# AIM OF THE EXERCISE:
Keep every word the same. Repeat the records without their images.
____________________
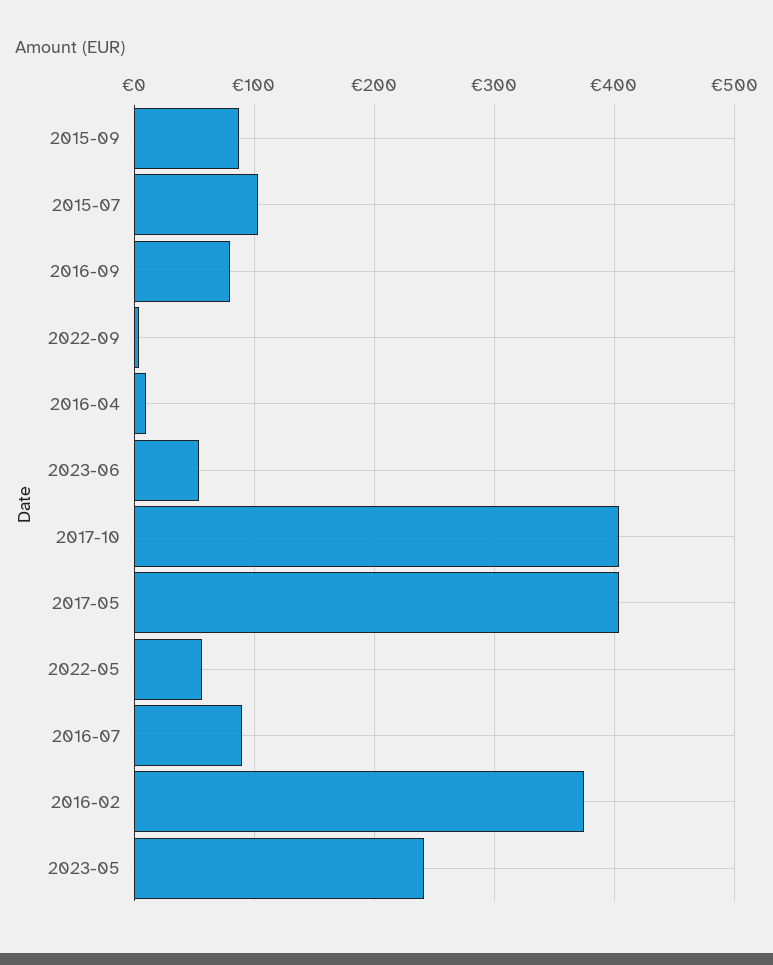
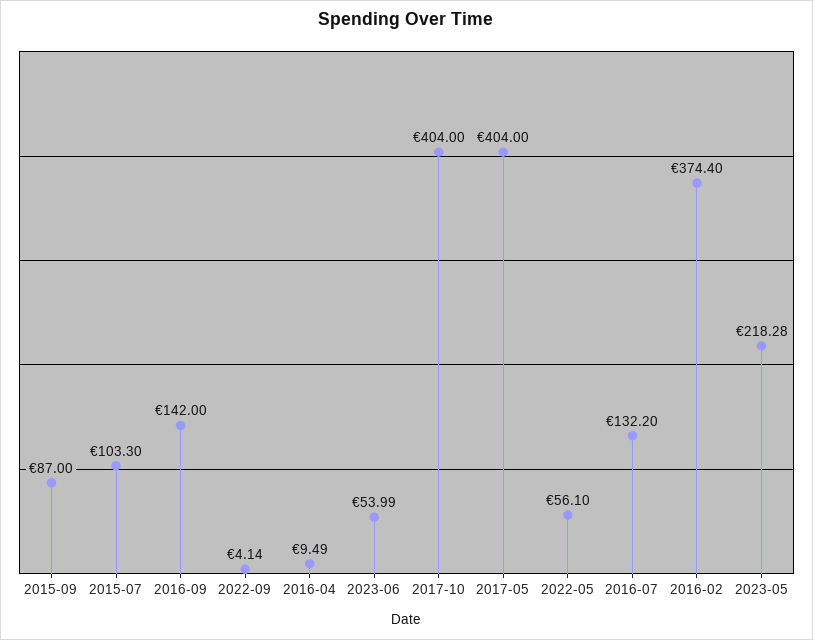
  {
    "2015-09": 87,
    "2015-07": 103.3,
-   "2016-09": 80,
+   "2016-09": 142,
    "2022-09": 4.14,
    "2016-04": 9.49,
    "2023-06": 53.99,
    "2017-10": 404,
    "2017-05": 404,
    "2022-05": 56.1,
-   "2016-07": 90,
+   "2016-07": 132.2,
    "2016-02": 374.4,
-   "2023-05": 240
+   "2023-05": 218.28
  }

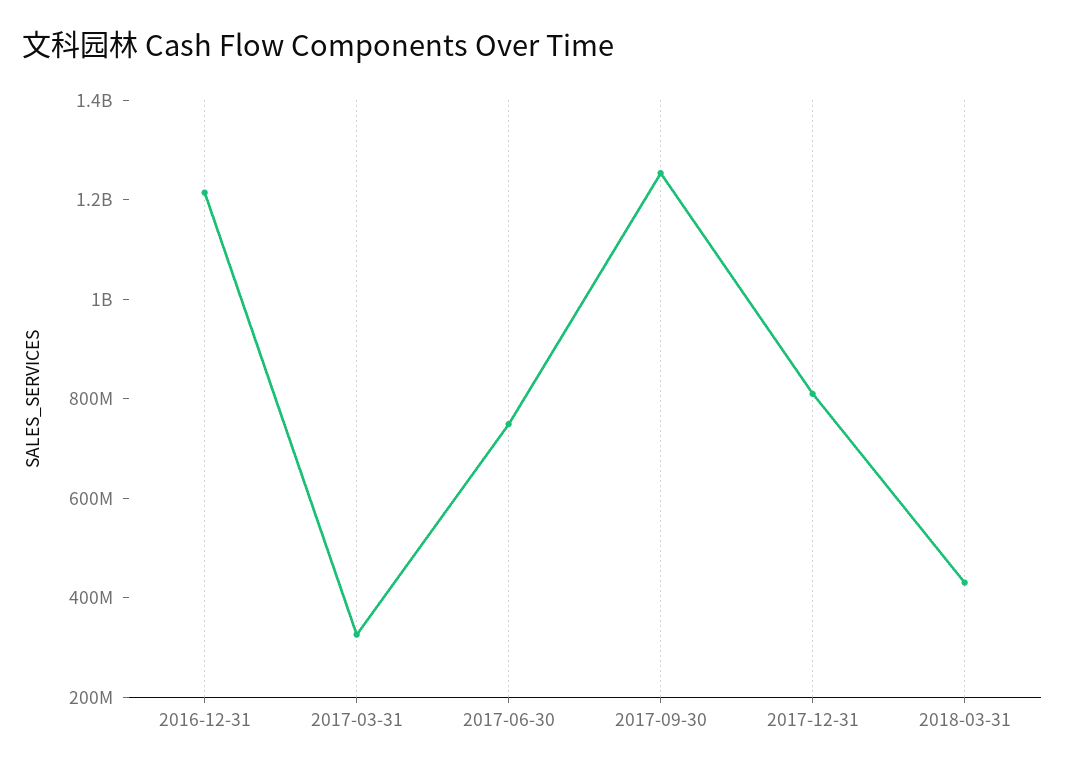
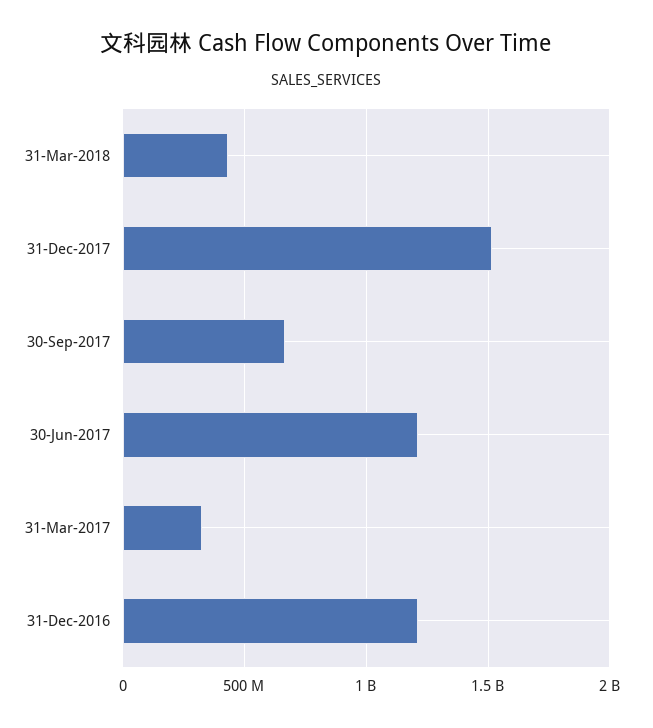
  {
    "2016-12-31": 1200000000,
    "2017-03-31": 350000000,
-   "2017-06-30": 750000000,
+   "2017-06-30": 1200000000,
-   "2017-09-30": 1250000000,
+   "2017-09-30": 650000000,
-   "2017-12-31": 800000000,
+   "2017-12-31": 1500000000,
    "2018-03-31": 450000000
  }

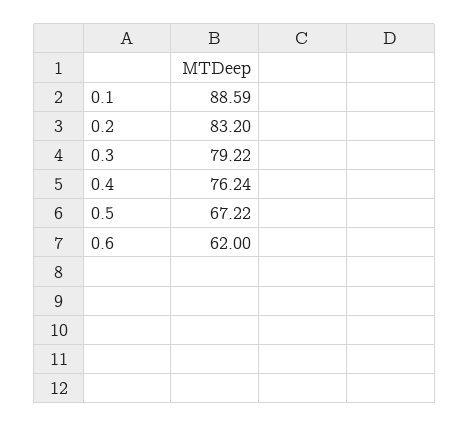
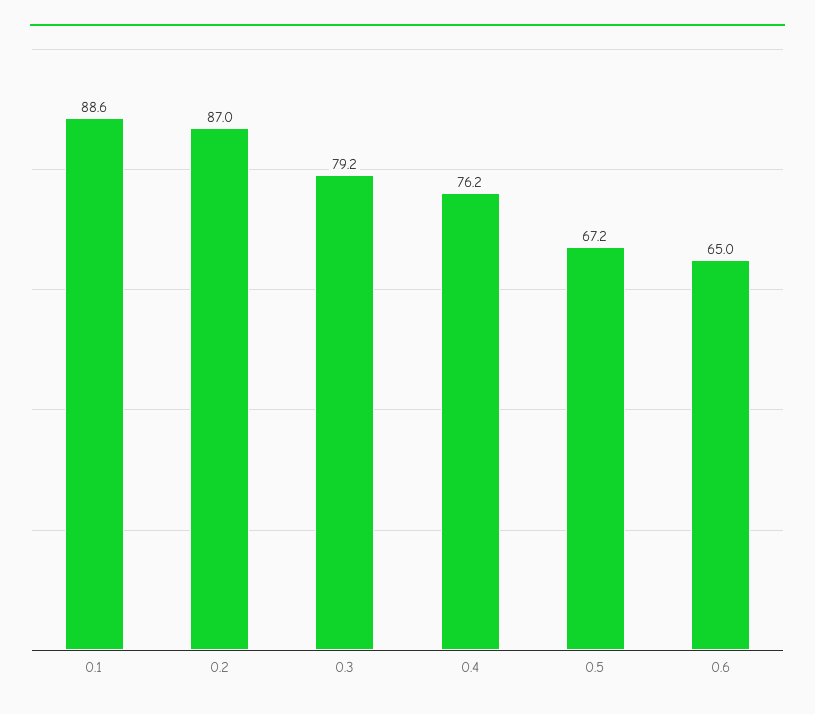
  {
    "0.1": 88.59,
-   "0.2": 83.2,
+   "0.2": 87,
    "0.3": 79.22,
    "0.4": 76.24,
    "0.5": 67.22,
-   "0.6": 62
+   "0.6": 65
  }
____________________
# WRITTEN RESPONSE:
  {
    "2015-09": 87,
    "2015-07": 103.3,
-   "2016-09": 80,
+   "2016-09": 142,
    "2022-09": 4.14,
    "2016-04": 9.49,
    "2023-06": 53.99,
    "2017-10": 404,
    "2017-05": 404,
    "2022-05": 56.1,
-   "2016-07": 90,
+   "2016-07": 132.2,
    "2016-02": 374.4,
-   "2023-05": 240
+   "2023-05": 218.28
  }

  {
    "2016-12-31": 1200000000,
    "2017-03-31": 350000000,
-   "2017-06-30": 750000000,
+   "2017-06-30": 1200000000,
-   "2017-09-30": 1250000000,
+   "2017-09-30": 650000000,
-   "2017-12-31": 800000000,
+   "2017-12-31": 1500000000,
    "2018-03-31": 450000000
  }

  {
    "0.1": 88.59,
-   "0.2": 83.2,
+   "0.2": 87,
    "0.3": 79.22,
    "0.4": 76.24,
    "0.5": 67.22,
-   "0.6": 62
+   "0.6": 65
  }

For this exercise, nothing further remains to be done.